Web page revision data
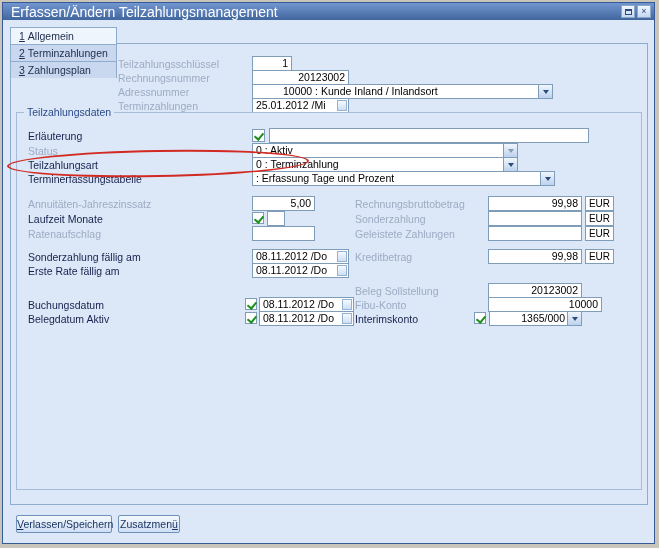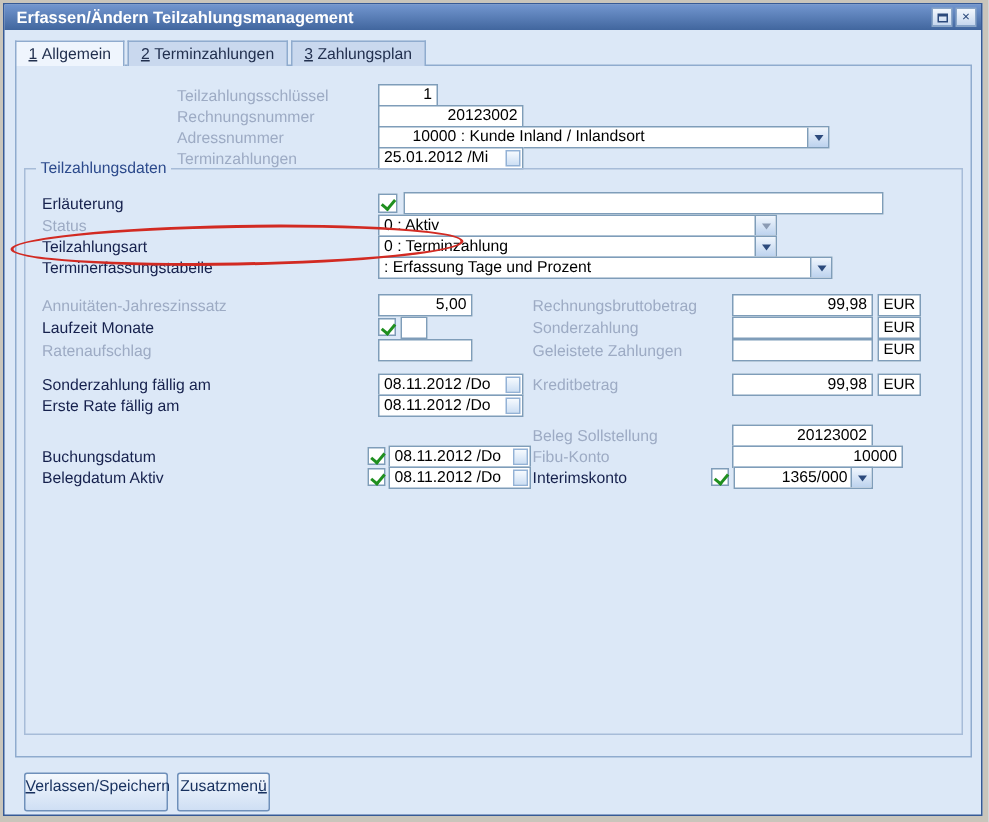--- a/index.html
+++ b/index.html
@@ -13,7 +13,7 @@
   .titlebar { position:absolute; top:0; left:0; right:0; height:17px;
     background:linear-gradient(180deg,#7296cf,#41669e);
     display:flex; align-items:center; padding:0 3px 0 8px; }
-  .title { color:#fff; font-size:11px; font-weight:bold; flex:1;
+  .title { color:#fff; font-size:14px; font-weight:normal; flex:1;
     white-space:nowrap; overflow:hidden; }
   .tb-btn { width:14px; height:13px; margin-left:2px;
     background:linear-gradient(#f2f7fd,#c6d7ee); border:1px solid #8aa6c8;

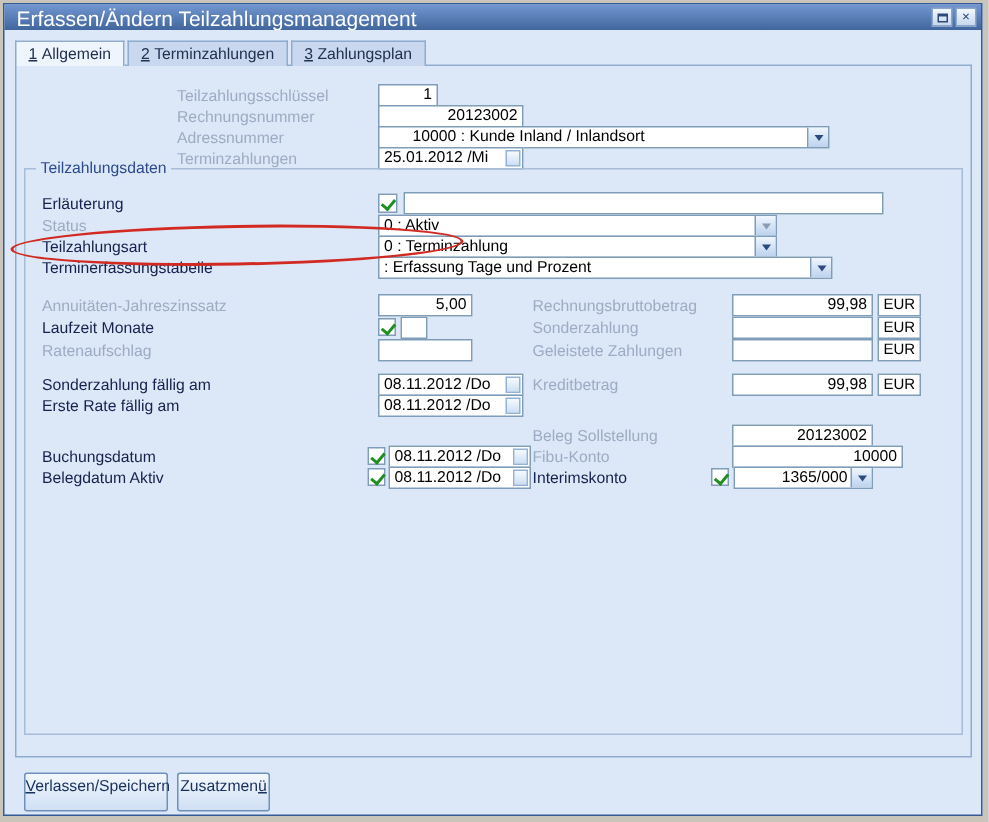--- a/index.html
+++ b/index.html
@@ -20,7 +20,7 @@
     display:flex; align-items:center; justify-content:center;
     font-size:9px; line-height:9px; color:#2c4a7c; cursor:pointer; }
   .restore-glyph { width:7px; height:6px; border:1px solid #2c4a7c; border-top-width:2px; display:block; }
-  .tabs { position:absolute; top:24px; left:7px; display:flex; z-index:3; }
+  .tabs { position:absolute; top:24px; left:7px; display:flex; z-index:3;flex-direction:column; }
   .tab { font-size:10.5px; color:#22304f; background:#c9d8ee;
     border:1px solid #8fabce; border-bottom:none; padding:2px 8px 1px; margin-right:2px; height:17px; }
   .tab.active { background:#eff5fd; }

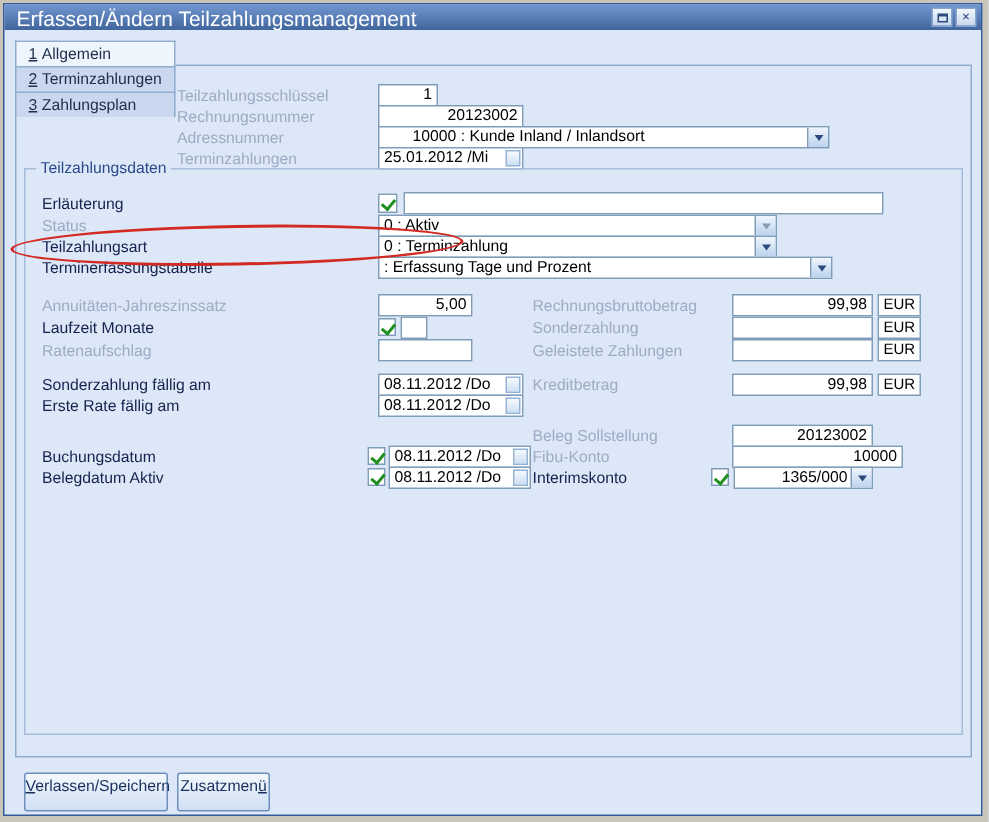--- a/index.html
+++ b/index.html
@@ -91,7 +91,7 @@
   <div class="field right" style="left:249px;top:67px;width:97px">20123002</div>
 
   <span class="lbl dis" style="left:115px;top:83px">Adressnummer</span>
-  <div class="field combo" style="left:249px;top:81px;width:301px;padding-left:22px">
+  <div class="field combo" style="left:249px;top:81px;width:301px;padding-left:30px">
     <span>10000 : Kunde Inland / Inlandsort</span>
     <span class="arrow"></span>
   </div>

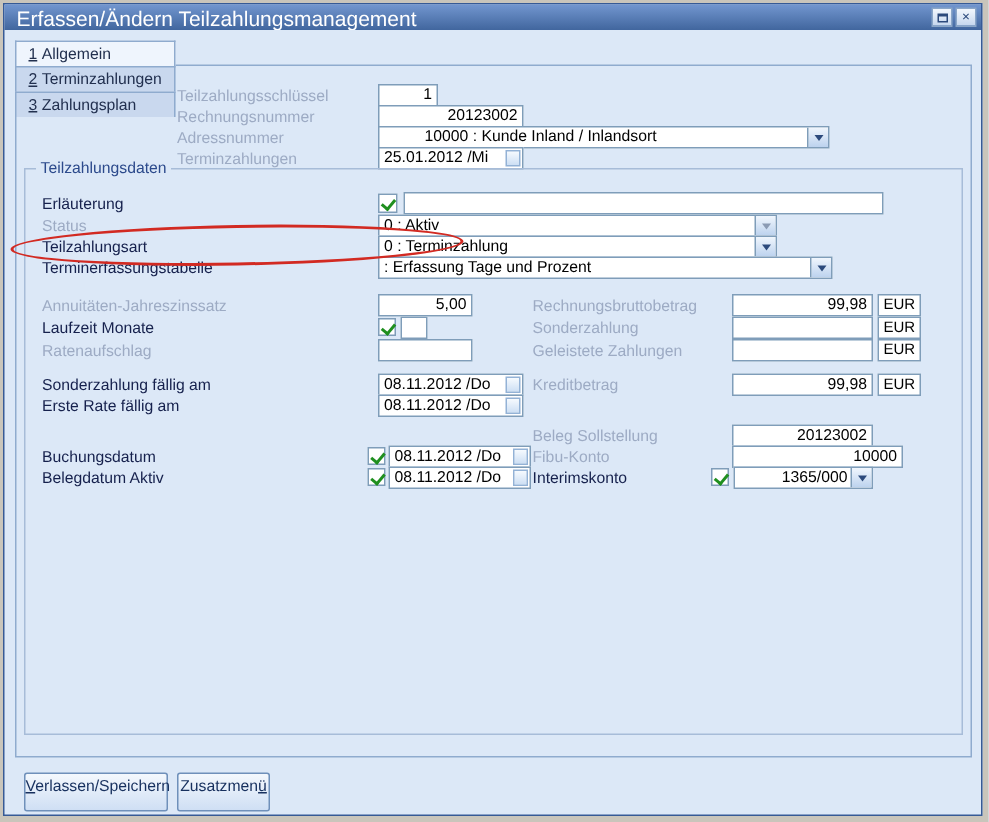--- a/index.html
+++ b/index.html
@@ -56,7 +56,7 @@
     background:#dce8f7; padding:0 3px; }
   .ellipse { position:absolute; border:2px solid #d22a22; border-radius:50%;
     transform:rotate(-1deg); pointer-events:none; }
-  .btn { position:absolute; height:26px;
+  .btn { position:absolute; height:18px;
     background:linear-gradient(#f4f8fd,#cfdff4); border:1px solid #6f90ba;
     border-radius:2px; font-size:10.5px; color:#17305e; text-align:center;
     line-height:16px; cursor:pointer; }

▸ EXERCISE PROMPT: Word-for-word output of every record is needed, with images omitted.

▸ EXERCISE OUTPUT:
--- a/index.html
+++ b/index.html
@@ -13,7 +13,7 @@
   .titlebar { position:absolute; top:0; left:0; right:0; height:17px;
     background:linear-gradient(180deg,#7296cf,#41669e);
     display:flex; align-items:center; padding:0 3px 0 8px; }
-  .title { color:#fff; font-size:11px; font-weight:bold; flex:1;
+  .title { color:#fff; font-size:14px; font-weight:normal; flex:1;
     white-space:nowrap; overflow:hidden; }
   .tb-btn { width:14px; height:13px; margin-left:2px;
     background:linear-gradient(#f2f7fd,#c6d7ee); border:1px solid #8aa6c8;

--- a/index.html
+++ b/index.html
@@ -20,7 +20,7 @@
     display:flex; align-items:center; justify-content:center;
     font-size:9px; line-height:9px; color:#2c4a7c; cursor:pointer; }
   .restore-glyph { width:7px; height:6px; border:1px solid #2c4a7c; border-top-width:2px; display:block; }
-  .tabs { position:absolute; top:24px; left:7px; display:flex; z-index:3; }
+  .tabs { position:absolute; top:24px; left:7px; display:flex; z-index:3;flex-direction:column; }
   .tab { font-size:10.5px; color:#22304f; background:#c9d8ee;
     border:1px solid #8fabce; border-bottom:none; padding:2px 8px 1px; margin-right:2px; height:17px; }
   .tab.active { background:#eff5fd; }

--- a/index.html
+++ b/index.html
@@ -91,7 +91,7 @@
   <div class="field right" style="left:249px;top:67px;width:97px">20123002</div>
 
   <span class="lbl dis" style="left:115px;top:83px">Adressnummer</span>
-  <div class="field combo" style="left:249px;top:81px;width:301px;padding-left:22px">
+  <div class="field combo" style="left:249px;top:81px;width:301px;padding-left:30px">
     <span>10000 : Kunde Inland / Inlandsort</span>
     <span class="arrow"></span>
   </div>

--- a/index.html
+++ b/index.html
@@ -56,7 +56,7 @@
     background:#dce8f7; padding:0 3px; }
   .ellipse { position:absolute; border:2px solid #d22a22; border-radius:50%;
     transform:rotate(-1deg); pointer-events:none; }
-  .btn { position:absolute; height:26px;
+  .btn { position:absolute; height:18px;
     background:linear-gradient(#f4f8fd,#cfdff4); border:1px solid #6f90ba;
     border-radius:2px; font-size:10.5px; color:#17305e; text-align:center;
     line-height:16px; cursor:pointer; }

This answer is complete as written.